Hello. My name is Sharon and I am an addict. My drug was tobacco. Exposed early, by smoking parents, I tried tobacco in high school and was quickly dependent. It calmed me. It gave me something to do with my hands. I smoked out my window at home and, when I could, other places. I was not alone. This was 1964.
Smoking was common in my college. In 1969, hospitalized for pneumonia and on oxygen, I turned off the oxygen and again hung out a window, smoking. The summer before medical school, using hypnosis, I quit; that lasted three years. Then I was back at it.
In 1980, during my residency, my mother died from lung cancer. I kept smoking; my new mantra was that each cigarette was a choice and a suicidal one. In 1983, as medical director of a community health center housed upstairs in an old fire house, I would run downstairs to a little room, 7′ x 9′, to fill out my patients’ charts—and to smoke.

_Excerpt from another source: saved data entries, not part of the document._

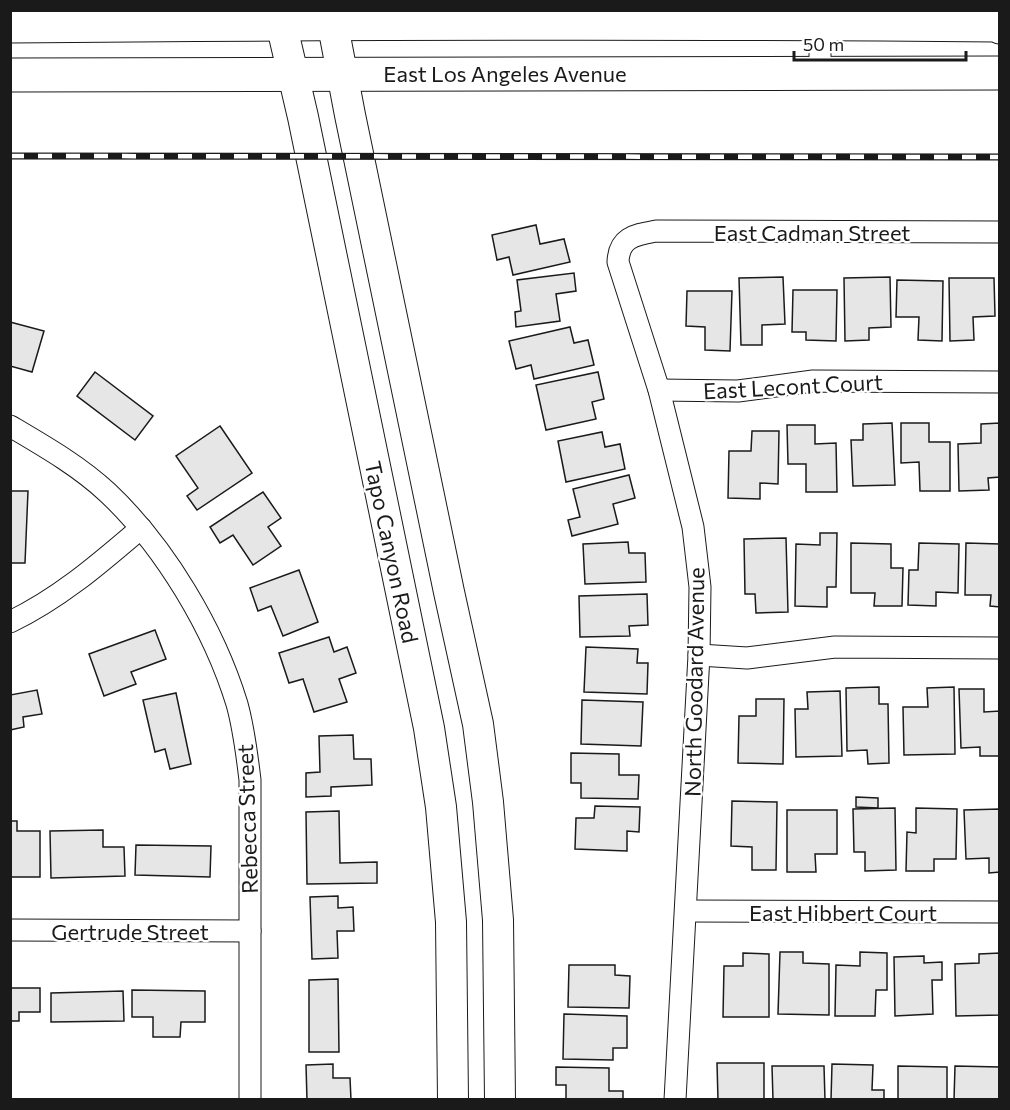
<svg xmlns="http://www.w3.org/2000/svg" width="1010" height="1110" viewBox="0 0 1010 1110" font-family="Commissioner,sans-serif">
<rect width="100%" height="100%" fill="#fff"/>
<g fill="#e6e6e6" stroke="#1a1a1a" stroke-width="1.5">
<path d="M536,225L540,244L564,239L570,262L513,275L509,257L497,260L492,235Z"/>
<path d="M574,273L576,291L556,294L560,321L516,327L515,312L521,311L517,280Z"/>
<path d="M783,277L785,324L762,325V345H741L739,278Z"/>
<path d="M890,277L891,327L869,328V340L845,341L844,278Z"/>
<path d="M949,278H994L995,316L973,317L974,340L950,341Z"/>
<path d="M897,280L943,281L942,341L918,340L919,317H896Z"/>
<path d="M793,290H837L836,341L806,340V332H792Z"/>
<path d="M687,291H732L730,351L705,350V327L686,326Z"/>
<path d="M10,322L44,331L32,372L10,366Z"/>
<path d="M570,327L574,343L588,340L594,365L534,379L531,365L516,369L509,341Z"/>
<path d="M95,372L153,416L135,440L77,396Z"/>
<path d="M598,372L604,399L592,402L596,419L546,430L536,385Z"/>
<path d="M892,423L895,485L853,486L851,440H863V424Z"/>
<path d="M901,423H929V442H950V491H920L919,462L901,463Z"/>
<path d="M1000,423V477L988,478L989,490L959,491L958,444L981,443V424Z"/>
<path d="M787,425H815V444L836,443L837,492H806V464H788Z"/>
<path d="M220,426L252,473L197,510L187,496L198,488L176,456Z"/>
<path d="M752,431H779L778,484L760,483V499L728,498L729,451H751Z"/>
<path d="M602,432L605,447L620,444L625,469L566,482L558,441Z"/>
<path d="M629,475L635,498L613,504L618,524L572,536L568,520L580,517L573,489Z"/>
<path d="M10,491H28L25,563H10Z"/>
<path d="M263,492L281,518L268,527L281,546L253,565L233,535L220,543L210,527Z"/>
<path d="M820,533H837L836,587H827V607L795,606L796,544L820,545Z"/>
<path d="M786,538L788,612L756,613L755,594H745L744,539Z"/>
<path d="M628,542L629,553H645L646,582L585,584L583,544Z"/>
<path d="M851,543L891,544V568H903L902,606H874L875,593H851Z"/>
<path d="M919,543L959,544L958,593L936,592V606L908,605L909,570H918Z"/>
<path d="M966,543L1000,544V607L990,606L991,595H965Z"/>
<path d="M299,570L318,622L283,636L271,606L258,611L250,588Z"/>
<path d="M647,594L648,625L629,626L630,636L580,637L579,596Z"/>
<path d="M155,630L166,659L131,672L136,684L104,696L89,654Z"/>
<path d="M329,637L334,652L347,647L356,673L339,679L347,702L314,712L303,679L289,683L279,653Z"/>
<path d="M586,647L638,649L637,663H648L647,694L584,692Z"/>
<path d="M879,687V704H888L889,763L868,764L867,750L847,751L846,688Z"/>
<path d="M954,687L955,754L904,755L903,707H928L927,688Z"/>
<path d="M959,689H984V712L1000,711V756H980V747L961,748Z"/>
<path d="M37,690L42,714L23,717L24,727L10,730V695Z"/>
<path d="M840,691L842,756L796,757L795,709H808L807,692Z"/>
<path d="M176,693L191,764L170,769L165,749L155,752L143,700Z"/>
<path d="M756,699H784L783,764L738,763L739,716H756Z"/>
<path d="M582,700L643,702L641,746L581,744Z"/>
<path d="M353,735L354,759H371L372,785L331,787V796L306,797V773L320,772L319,736Z"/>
<path d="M571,753L619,754V775H639L638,799L581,798V783H571Z"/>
<path d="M856,797L878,798V808L856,807Z"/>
<path d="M732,801L777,802L776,870H752V847L731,846Z"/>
<path d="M595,806L640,807L639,832L627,831V851L575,849L576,818H594Z"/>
<path d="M895,808L896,870L865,871V852H854L853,809Z"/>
<path d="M916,808L957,809L956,859H934V871H906L907,832L916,833Z"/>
<path d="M1000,809V872L989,873V858L966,859L964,810Z"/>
<path d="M787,810H837V854H815L816,872H787Z"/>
<path d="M339,811L340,863L377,862V883L307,884L306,812Z"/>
<path d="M10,821H17V831H40V877H10Z"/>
<path d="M103,830V847H124L125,876L51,878L50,831Z"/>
<path d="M136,845L211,846L210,877L135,875Z"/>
<path d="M338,896V908L353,907L354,931H337L338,958L312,959L310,897Z"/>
<path d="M780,952H803V963L829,964V1015L778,1014Z"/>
<path d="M860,952L887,953V990H876L875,1016H835L836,965L860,966Z"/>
<path d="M743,953L769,954V1017H723L724,966H743Z"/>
<path d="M1000,953V1015L956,1016L955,964L979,963V954Z"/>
<path d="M924,956V963L942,962V980H932L933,1014L895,1016L894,957Z"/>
<path d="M569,965H615V975L630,976L629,1008L568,1007Z"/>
<path d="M338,979L339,1052H309V980Z"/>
<path d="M10,988H40V1012H19V1021H10Z"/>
<path d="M132,990L205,991V1022H181L180,1037H153V1017H132Z"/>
<path d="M123,991L124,1021L51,1022V993Z"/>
<path d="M564,1014L627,1016V1048H613V1060L563,1059Z"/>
<path d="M717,1063H764V1100H718Z"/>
<path d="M333,1064V1078H350L351,1100H307L306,1065Z"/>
<path d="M832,1064L873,1065L872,1090H884V1100H831Z"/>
<path d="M772,1066H824L825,1100H773Z"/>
<path d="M898,1066L947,1067V1100H898Z"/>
<path d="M955,1066L1000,1067V1100H954Z"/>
<path d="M556,1067L609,1068V1091H623V1100H566V1085H556Z"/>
</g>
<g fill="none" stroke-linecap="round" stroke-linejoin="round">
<g stroke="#1a1a1a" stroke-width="23">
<g id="minor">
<path d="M820,11V73"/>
<path d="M659,390L738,391L813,381L1000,382"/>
<path d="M10,426C44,446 79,466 108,493C165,547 214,629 237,704C244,729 247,755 250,780V1100"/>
<path d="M10,622C60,598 100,563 141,528"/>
<path d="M699,655L747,658L835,647L1000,648"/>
<path d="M686,911L1000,912"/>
<path d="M10,930L250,931"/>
<path d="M675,1100L699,655L700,587L693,527L659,390L618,262C619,237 635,235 656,231L1000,232"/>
</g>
</g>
<g stroke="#1a1a1a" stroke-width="32">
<g id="secondary">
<path d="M278,10L303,117L429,728L441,807L451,922L453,1100"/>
<path d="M330,10L350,115L449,592L478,724L488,802L498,920L500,1100"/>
</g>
</g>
<g stroke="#1a1a1a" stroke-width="35">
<g id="primary">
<path d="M10,26C339,23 668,22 996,25L1000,27"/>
<path d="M10,75L1000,73"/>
</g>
</g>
<use href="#minor" stroke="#fff" stroke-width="21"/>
<use href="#secondary" stroke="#fff" stroke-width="30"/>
<use href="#primary" stroke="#fff" stroke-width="33"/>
<g stroke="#1a1a1a" stroke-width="7">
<path id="rail" d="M10,156L1000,157"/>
</g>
<use href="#rail" stroke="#fff" stroke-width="4.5" stroke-dasharray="14" stroke-linecap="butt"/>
</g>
<g text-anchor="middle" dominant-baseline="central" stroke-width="4.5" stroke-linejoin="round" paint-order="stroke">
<g font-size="22" fill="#1a1a1a" stroke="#fff">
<text x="505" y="73">East Los Angeles Avenue</text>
<text x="812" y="232">East Cadman Street</text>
<text transform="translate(793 386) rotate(-3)">East Lecont Court</text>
<text transform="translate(392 552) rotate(78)">Tapo Canyon Road</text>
<text transform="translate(694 682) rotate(-89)">North Goodard Avenue</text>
<text transform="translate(247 819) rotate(-92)">Rebecca Street</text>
<text x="843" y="912">East Hibbert Court</text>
<text x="130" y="931">Gertrude Street</text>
</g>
</g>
<rect width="1010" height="1110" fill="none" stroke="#1a1a1a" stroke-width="24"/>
<path d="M794 51v9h172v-9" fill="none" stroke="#1a1a1a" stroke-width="3"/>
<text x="803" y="51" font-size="18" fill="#1a1a1a" stroke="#ffffff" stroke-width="4.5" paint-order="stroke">50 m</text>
</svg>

My patients saw cigarettes in my pockets, and of course I smelled. As I talked with them about the risks of smoking and the importance of quitting, I was honest—they knew I, too, was an addict.
Did I quit? Yes, after three tries, 36 years ago. I told myself I couldn’t be a parent as a smoker. If you don’t have an addiction, are lucky to not have the makeup that hooks you on something, it is pretty impossible to understand.
That one fact is worth remembering.
2 thoughts on “Addiction”
Your personal narrative is deeply authentic and hits one with profound force. i am sure your empathy is deeply registered by the patient. At the expense of opining about our profession, i have noticed much more honesty about vulnerability on the part of lady doctors. thank you.